1871 wurde die Technische Universität in Budapest gegründet,
weitere Universitätsgründungen folgten 1872 in Kolozsvár
[Klausenburg] und 1912 in Pozsony [Preßburg] und Debrecen. Die Akademie
der Wissenschaften (s. Bild)
wurde erweitert, Akademien für die bildenden Künste und Musik (s.
Bild) kamen neu hinzu. Zahlreiche Museen (s.
Bild) und Bibliotheken wurden ebenfalls neu gegründet.
Nach der Jahrhundertwende manifestierten sich die in Politik und Gesellschaft
auftretenden Spannungen zwischen dem jede Reform ablehnenden Konservatismus
und dem grundlegende demokratische Reformen fordernden bürgerlichen Liberalismus
auch im kulturellen Leben Ungarns. Vor allem in der Literatur fand eine geistige
Konfrontation zwischen diesen Richtungen statt. Mit der Gründung von
gesellschaftspolitischen (Huszadik Század) und kulturpolitischen
(Nyugat, s.

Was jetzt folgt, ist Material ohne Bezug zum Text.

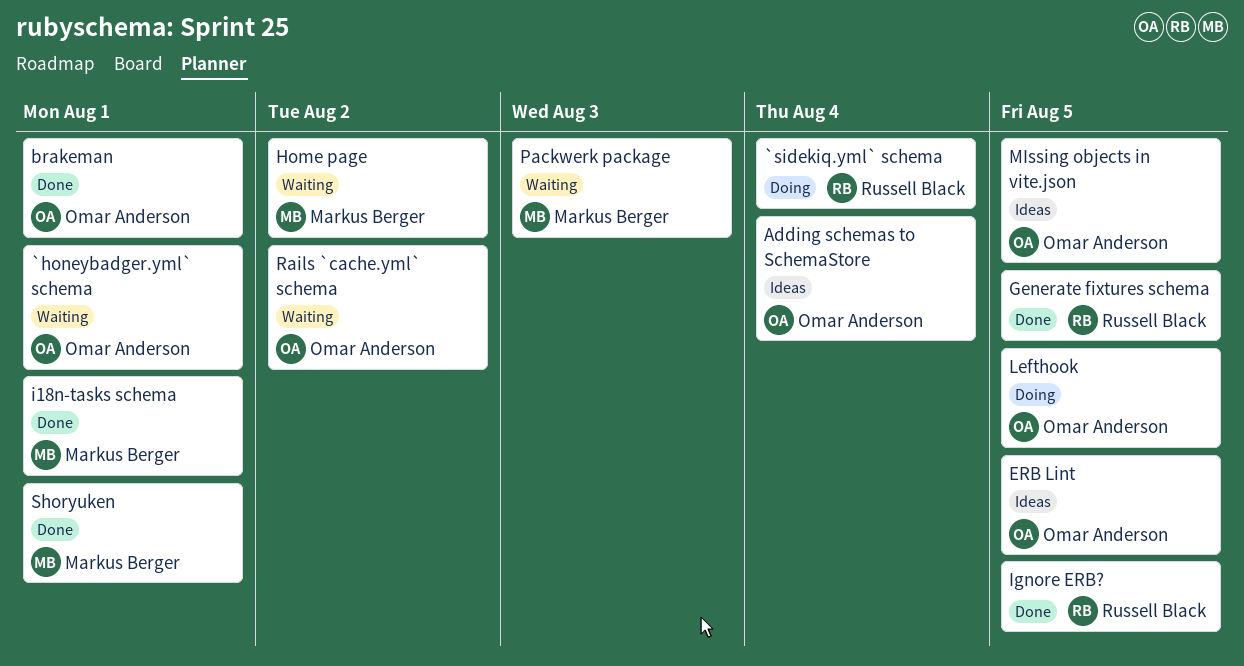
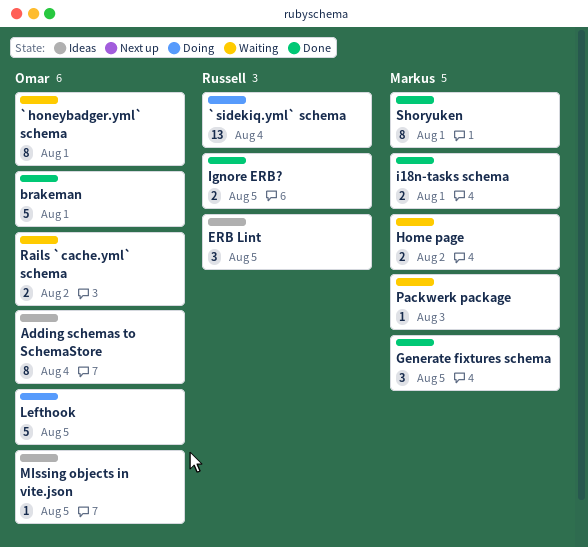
ERB Lint, owner: Omar Anderson -> Russell Black
Generate fixtures schema, owner: Russell Black -> Markus Berger

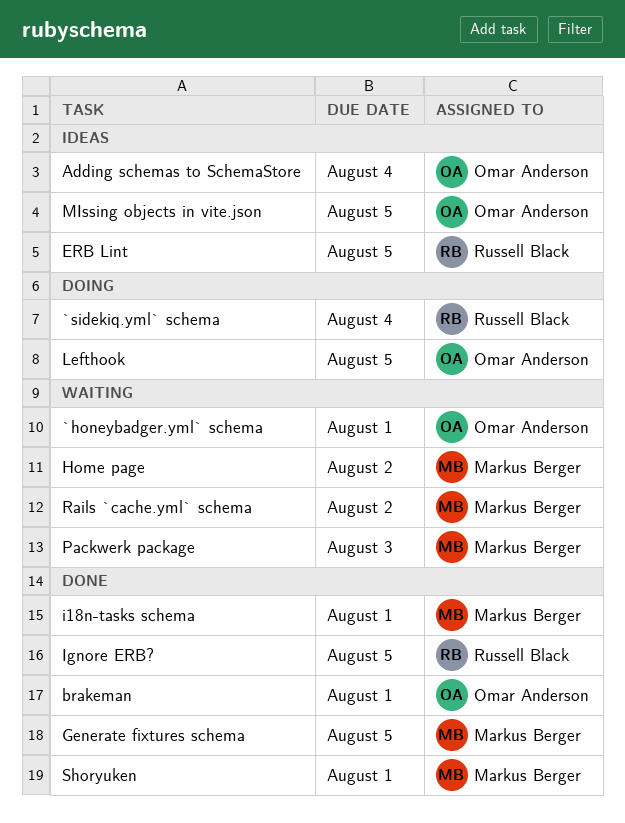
Rails `cache.yml` schema, owner: Omar Anderson -> Markus Berger

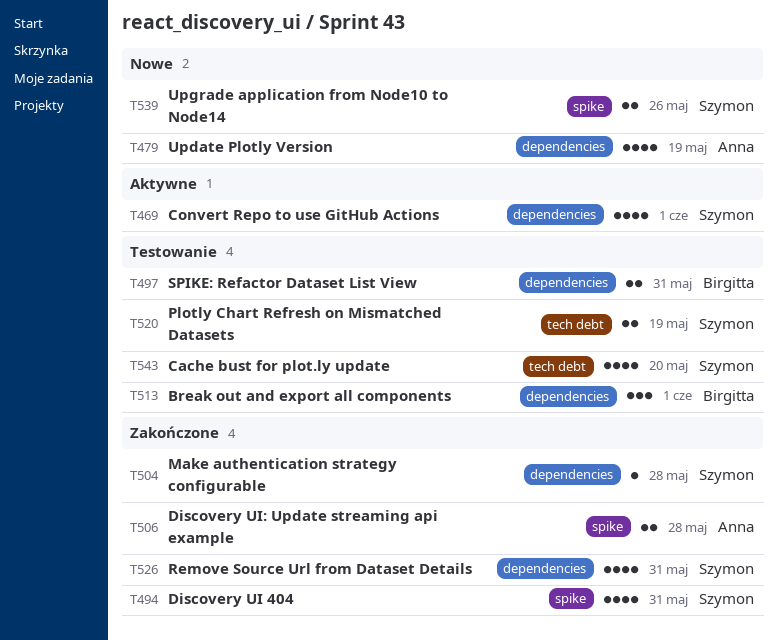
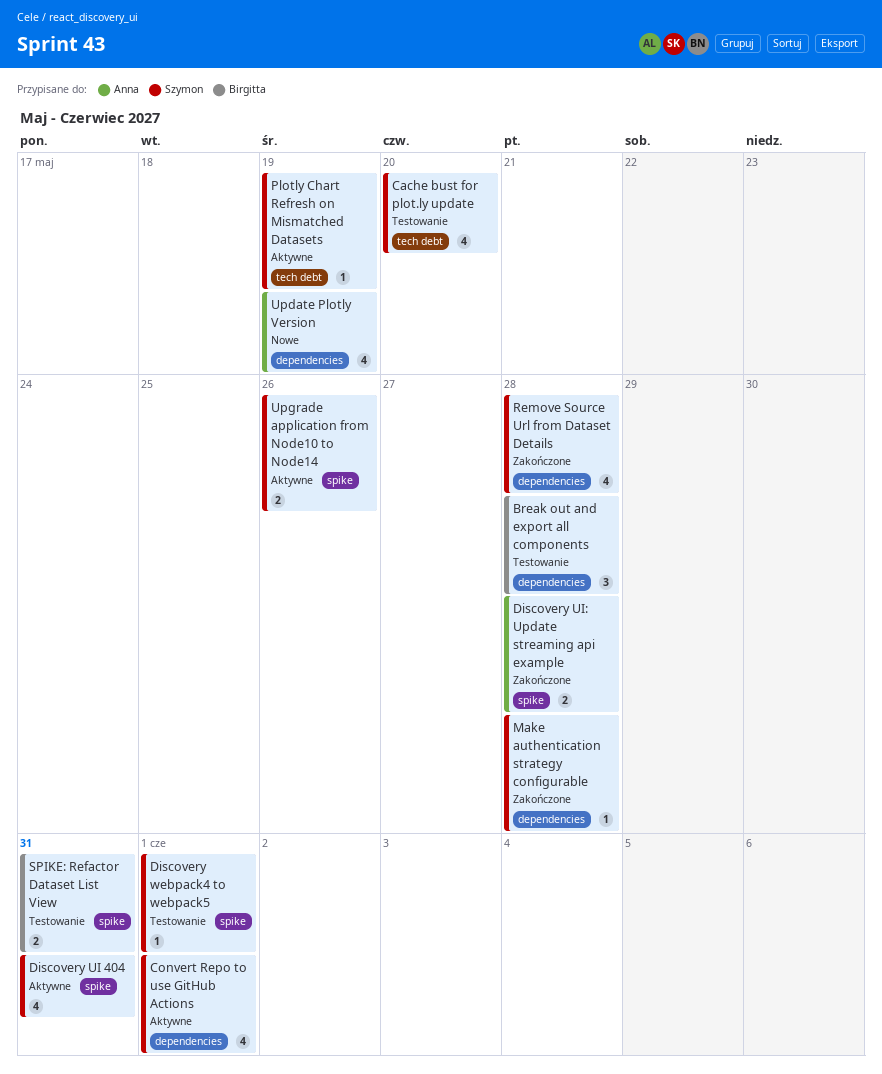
Break out and export all components, due: Jun 1 -> May 28
Discovery UI 404, status: Zakończone -> Aktywne
Discovery webpack4 to webpack5: none -> present
Plotly Chart Refresh on Mismatched Datasets, status: Testowanie -> Aktywne
Plotly Chart Refresh on Mismatched Datasets, estimate: 2 -> 1
Remove Source Url from Dataset Details, due: May 31 -> May 28
SPIKE: Refactor Dataset List View, label: dependencies -> spike
Upgrade application from Node10 to Node14, status: Nowe -> Aktywne

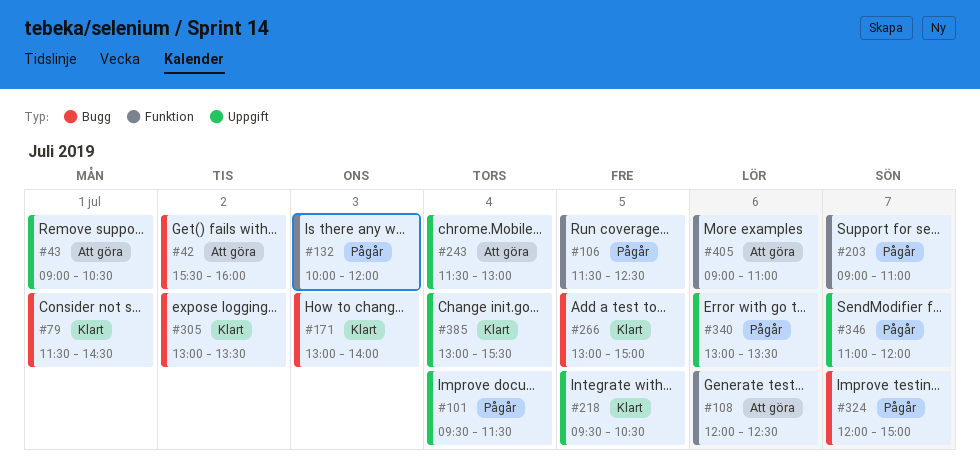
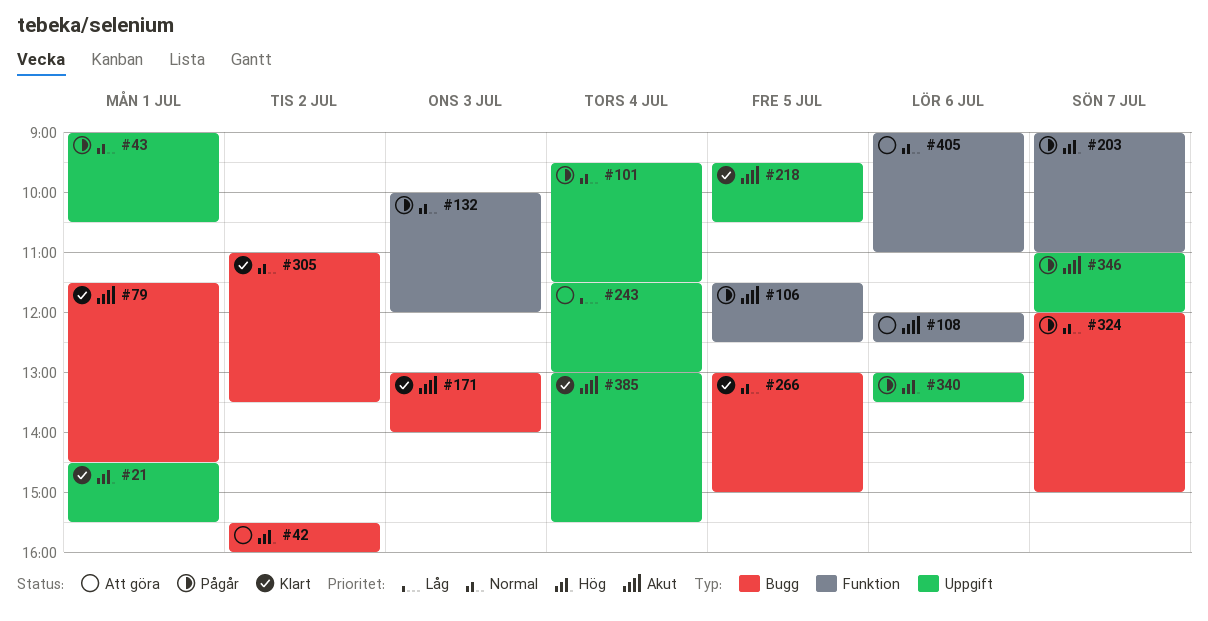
#21: none -> present
#43, status: Att göra -> Pågår
#305, begins: 13:00 -> 11:00

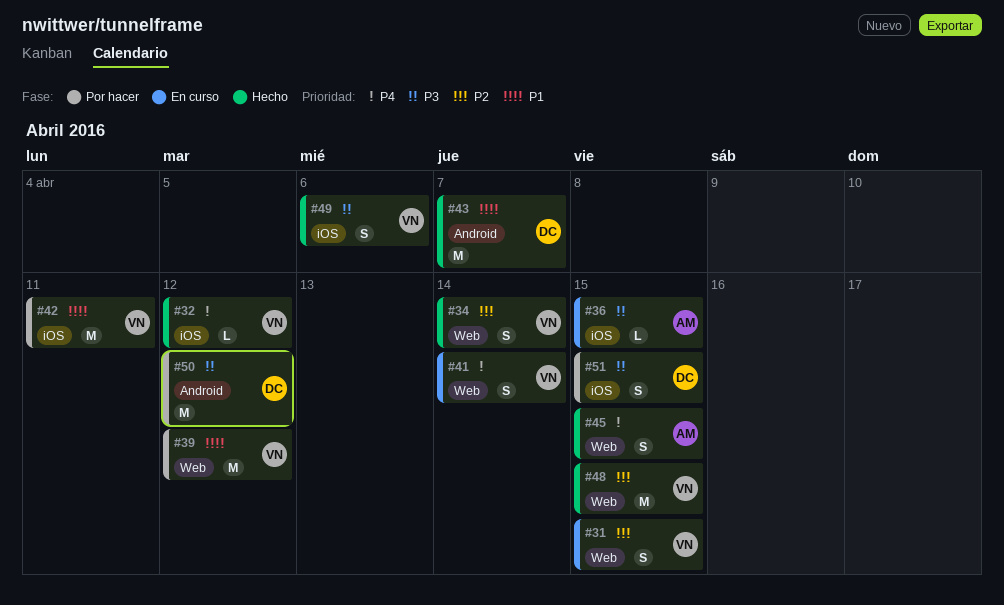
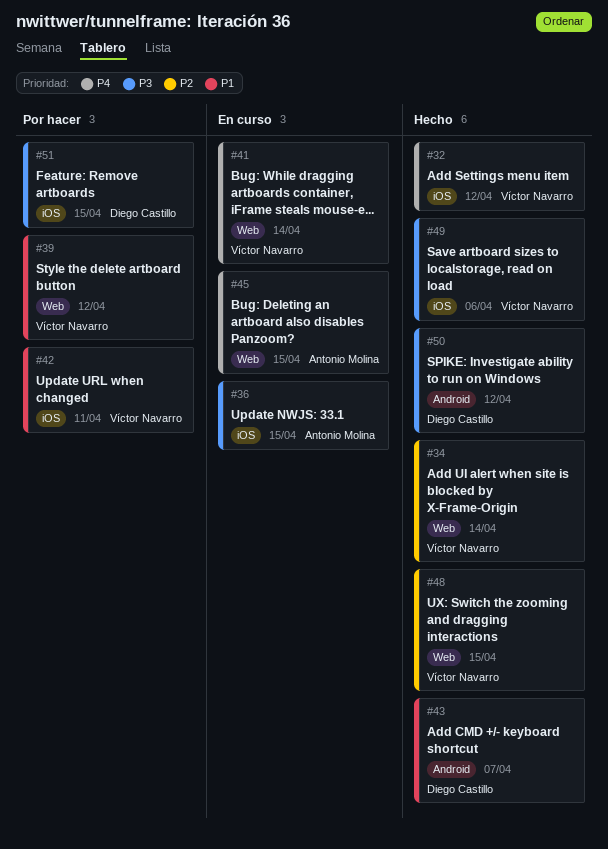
#31: present -> none
#45, status: Hecho -> En curso
#50, status: Por hacer -> Hecho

Bild
1, Bild 2) Zeitschriften
sowie Vereinigungen (Galilei-Kreis) wurden die Foren (s.
Kosztolányi, Karinthy)
geschaffen, in denen die Vertreter der geistigen Opposition aller Kultur-
und Wissenschaftsbereiche zu Wort kamen, und die dadurch zu den wichtigsten
Trägern der geistigen Erneuerung zu Beginn des 20. Jahrhunderts wurden.
Unter den Schriftstellern (s.
Bródy, Kaffka,
Vajda) war es besonders
Endre Ady (s.
Bild 1, Bild 2),
der mit seinen Gedichten (s.
Gedicht) die Literatur grundlegend erneuerte und ein neues Ideal des Ungarntums
aus der Perspektive der radikalen Reformergeneration heraus beschrieb.
Er war ein Prophet des ungarischen Schicksals, der sich entsprechend politisch und gesellschaftlich engagierte und damit auch zur Zielscheibe behördlicher Maßnahmen wurde. Den Ausweg aus dem Dilemma der ungarischen Musik fanden Béla Bartók (s. Bild) und Zoltán Kodály (s. Bild). Ihnen (s. Bild) gelang es, die aus der systematischen Sammlung der Volkslieder der verschiedenen Völker des Karpatenbeckens gewonnene archaisch-volkstümliche Substanz in die neue Formen-sprache der modernen europäischen Musik umzusetzen und über Ungarn hinaus bekanntzumachen. In der bildenden Kunst stellte die Jahrhundertwende einen weniger markanten Einschnitt dar, die vorherrschende traditionsbewußte akademische Malerei ließ keine großen Änderungen zu. Neue Strömungen (s. Die Acht) zeigten sich am ehesten noch in den Bildern von József Rippl-Rónai, der zu den bedeutendsten Vertretern des Jugendstils avancierte, und von Tivadar Csontváry Kosztka, der mit symbolträchtigen biblischen Motiven eine magische Welt schuf. Vor allem in der Architektur (s. Ybl, Steindl, Schulek, Hauszmann) entstanden um die Jahrhundertwende zahlreiche bedeutsame Zeugnisse der Eklektizismus genannten ungarischen Variante des Jugendstils (s. Bild 1, Bild 2).